Setelah aku menunggu tidak ada 5 menit lamanya, "halo, apakah masih terhubung dengan kan vira ?." 

"Iya bu, masih bagaimana ? Apakah diizinkan ?."

"Atas nama vira, dengan NIM 52415021 fakultas ekonomi sekarang magang di PT Gemilang Sejahtera ya ?."

"Iya benar sekali bu." 

"Baik kak vira, pihak kampus mengizinkan absen untuk tidak masuk magang, paling lama hanya 3 hari saja jika tanpa surat izin dari kantor. Namun jika ada surat dari kantor, bisa lebih kak." Jelas pegawai Tata Usaha Fakultas ekonomi dikampusku.

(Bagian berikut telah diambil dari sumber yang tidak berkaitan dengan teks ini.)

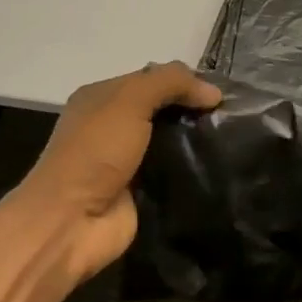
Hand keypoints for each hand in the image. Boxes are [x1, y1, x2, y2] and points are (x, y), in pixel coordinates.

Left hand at [13, 62, 221, 283]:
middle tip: (231, 116)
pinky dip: (190, 170)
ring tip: (232, 140)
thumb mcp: (130, 101)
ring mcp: (125, 160)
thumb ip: (170, 84)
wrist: (70, 222)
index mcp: (102, 97)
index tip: (220, 92)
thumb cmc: (94, 151)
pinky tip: (218, 167)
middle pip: (161, 109)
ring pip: (169, 142)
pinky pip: (171, 173)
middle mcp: (112, 125)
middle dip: (192, 111)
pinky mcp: (139, 191)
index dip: (184, 81)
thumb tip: (213, 92)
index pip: (151, 78)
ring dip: (194, 141)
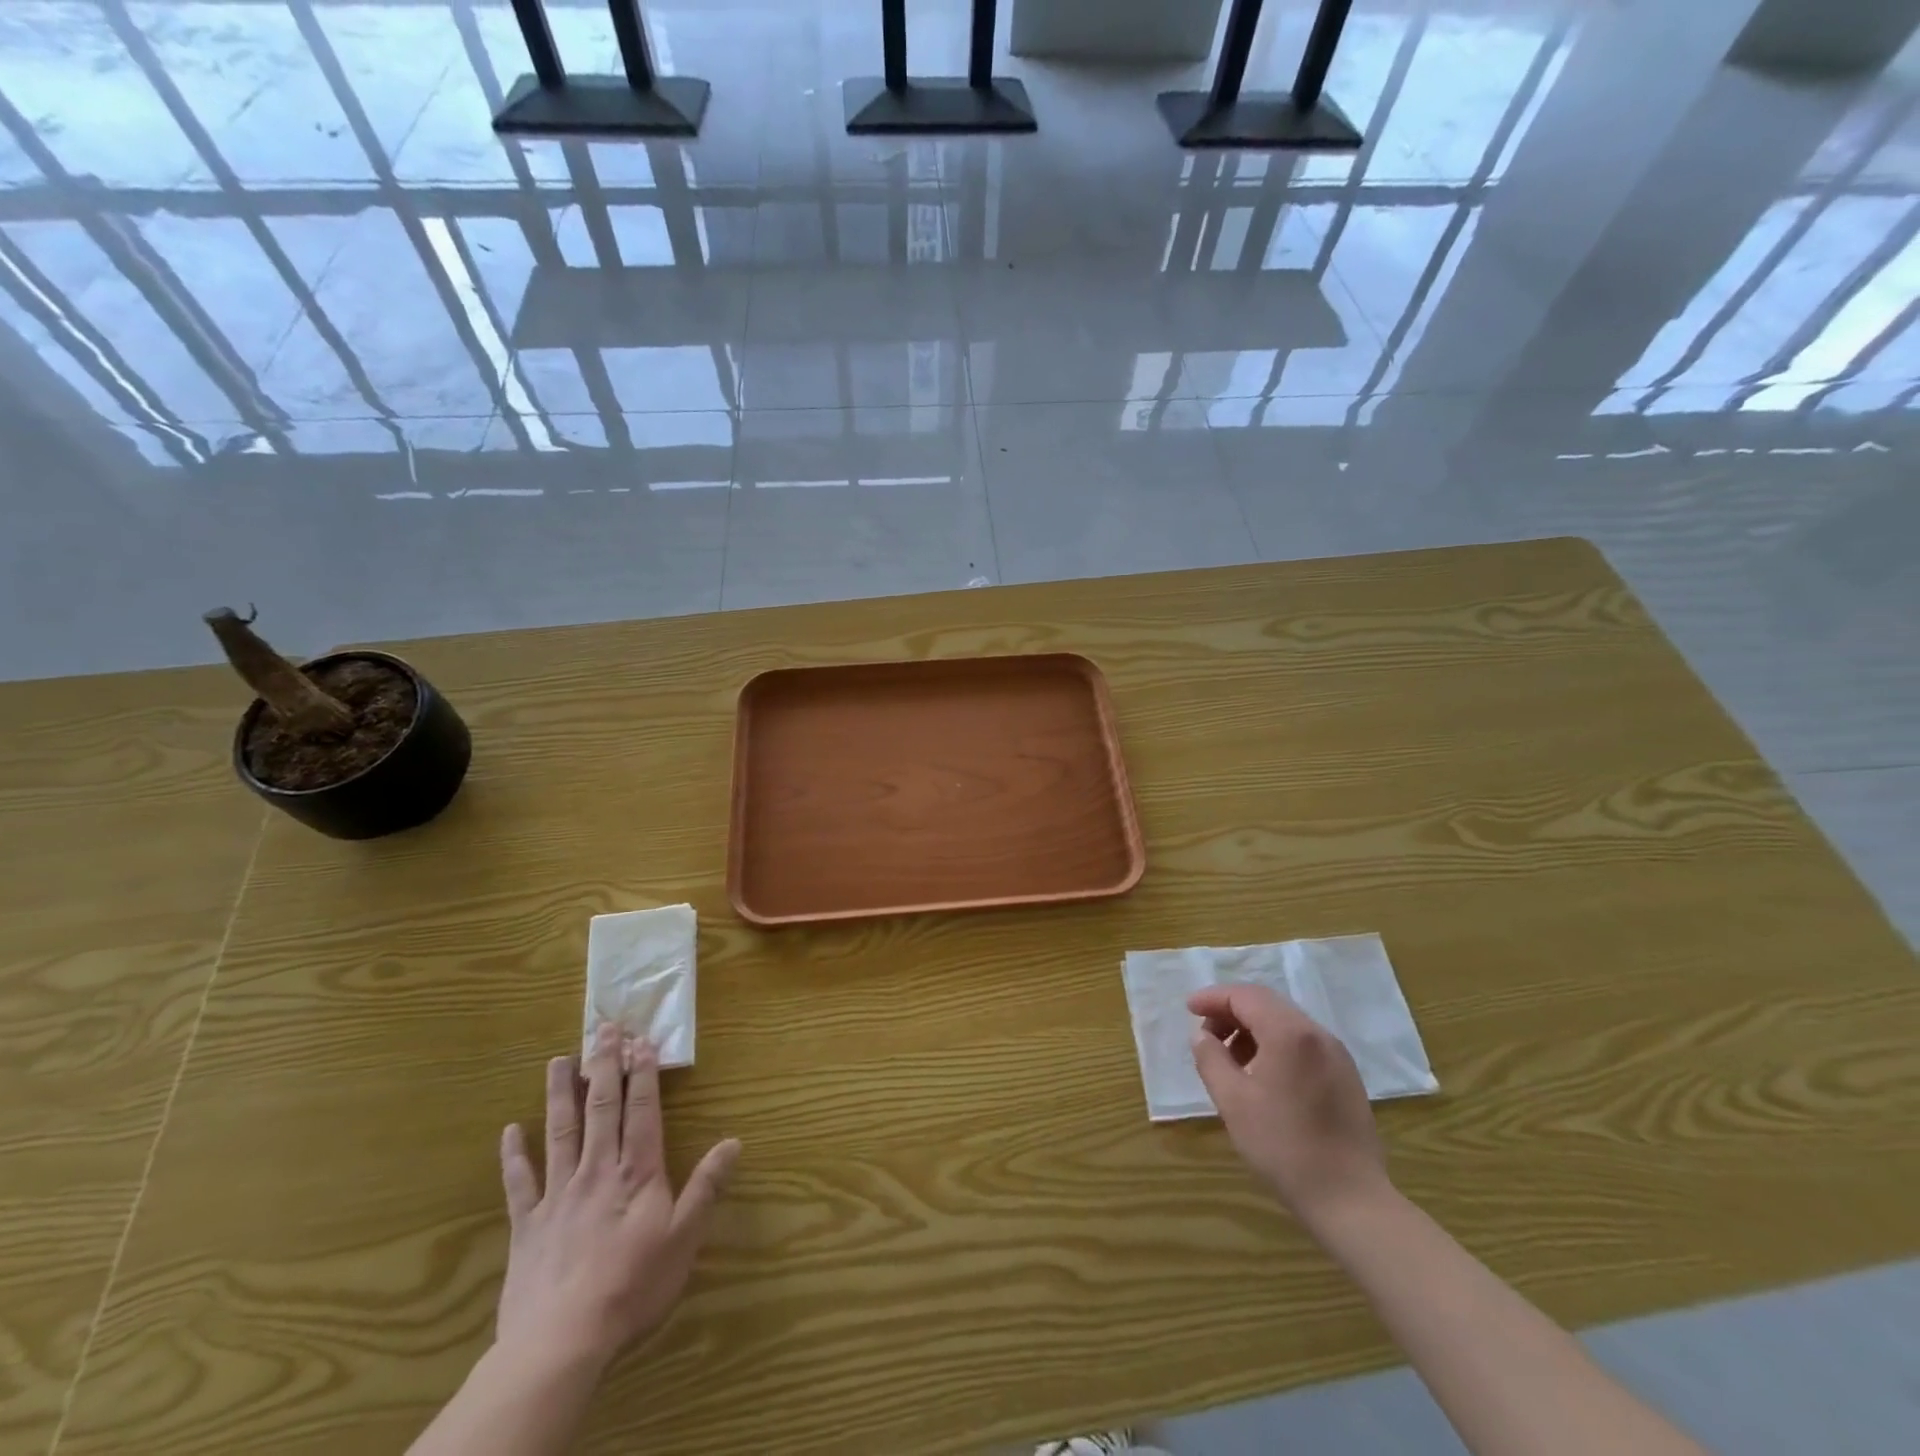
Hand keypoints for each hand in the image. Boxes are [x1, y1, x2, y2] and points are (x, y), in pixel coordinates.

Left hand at [496, 1024, 740, 1372]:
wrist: (560, 1344)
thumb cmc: (632, 1288)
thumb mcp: (684, 1239)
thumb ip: (706, 1187)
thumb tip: (734, 1141)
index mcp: (636, 1172)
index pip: (642, 1110)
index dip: (643, 1073)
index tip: (642, 1040)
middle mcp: (597, 1171)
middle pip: (601, 1108)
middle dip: (604, 1066)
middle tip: (603, 1030)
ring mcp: (558, 1195)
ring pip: (560, 1132)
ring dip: (561, 1094)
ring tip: (559, 1060)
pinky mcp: (527, 1225)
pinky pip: (519, 1183)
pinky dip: (513, 1155)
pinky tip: (509, 1130)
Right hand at [1188, 983, 1389, 1224]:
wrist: (1350, 1200)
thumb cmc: (1283, 1147)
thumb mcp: (1233, 1101)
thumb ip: (1211, 1058)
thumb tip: (1202, 1035)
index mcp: (1289, 1033)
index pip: (1244, 996)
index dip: (1213, 998)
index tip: (1188, 1010)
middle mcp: (1317, 1034)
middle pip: (1266, 1004)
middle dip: (1231, 1012)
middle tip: (1206, 1034)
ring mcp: (1337, 1055)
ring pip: (1286, 1023)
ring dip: (1252, 1030)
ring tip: (1230, 1060)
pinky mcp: (1346, 1077)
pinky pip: (1303, 1044)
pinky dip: (1275, 1045)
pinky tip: (1261, 1076)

" Baik bu terimakasih banyak atas pengertiannya.Wassalamu'alaikum."

Akhirnya urusan kampus sudah selesai. Aku harus fokus untuk mengurus ayah disini sampai pulangnya nanti ke rumah. 

Jam menunjukan pukul 09.00 dimana waktu sarapan dan minum obat untuk ayah. Seperti biasa, aku menyiapkan obat ayahku dan menyuapinya makan.

Aku harus sabar merawat ayah, meskipun terkadang ayah suka ngomel jika ada sesuatu hal yang tidak pas dengan kehendaknya. Namun aku tetap harus ekstra sabar karena beliau harta yang saat ini aku punya. Teringat dulu saatku masih kecil, beliau juga menyuapiku makan disaat aku belum bisa makan. Dengan sabar dan telatennya ayah menyuapi bocah kecilnya. Dan sekarang tiba saatnya aku yang merawat ayah.